Ofcom found evidence that CGTN had violated the Broadcasting Code in a severe manner, which led to official investigations on matters related to Mr Humphrey and Mr Gui. The UK regulator has taken important steps in launching these investigations into CGTN, and the verdict will have far-reaching consequences. The UK is the base for CGTN’s expansion plans across Europe and setup of a new CGTN Europe division. A guilty verdict will force CGTN to stop these broadcasts as well as to pay greater attention to the UK’s regulations overall.
UK’s requirement for TV broadcaster licensing sets it apart from many other countries, where such requirements are either missing or very limited. Likewise, the UK’s Broadcasting code is unique in its detail. There are clearly spelled out and easy to use complaints mechanisms.

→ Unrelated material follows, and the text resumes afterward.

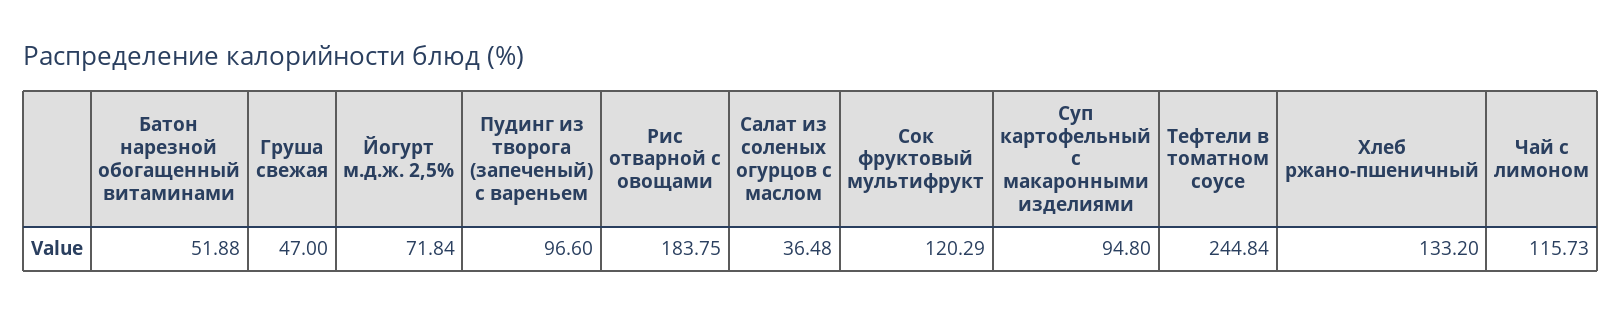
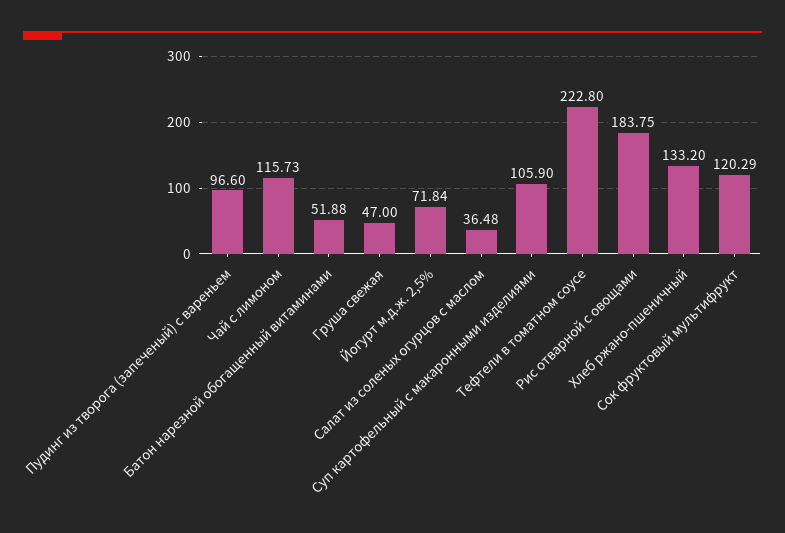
Суп картофельный с макаронными изделиями: 94.8 -> 105.9
Тефтели в томатном соусе: 244.84 -> 222.8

This is not the case in most other western countries.
At the same time, Safeguard Defenders are filing CCTV personnel directly involved in extracting, recording and producing such ‘confessions’ for Magnitsky sanctions, a law aimed at going after individuals who perpetrate gross human rights violations.
Through Ofcom, the UK can continue to demonstrate the way forward by ensuring consistent enforcement of existing rules. The UK also needs to ensure that once its Magnitsky Act procedures are finalised, it gives civil society a channel for filing such recommendations for sanctions, and move towards regular enforcement.
However, the UK could do more. It can place greater scrutiny of staff hires by Chinese media organisations in the UK, to prevent these entities from hosting Ministry of State Security agents. It can also enact legislation similar to the U.S.’s Foreign Agent Registration Act (FARA), to force disclosure of staff and financing by those entities that are deemed to be operating in the UK under control of a foreign government.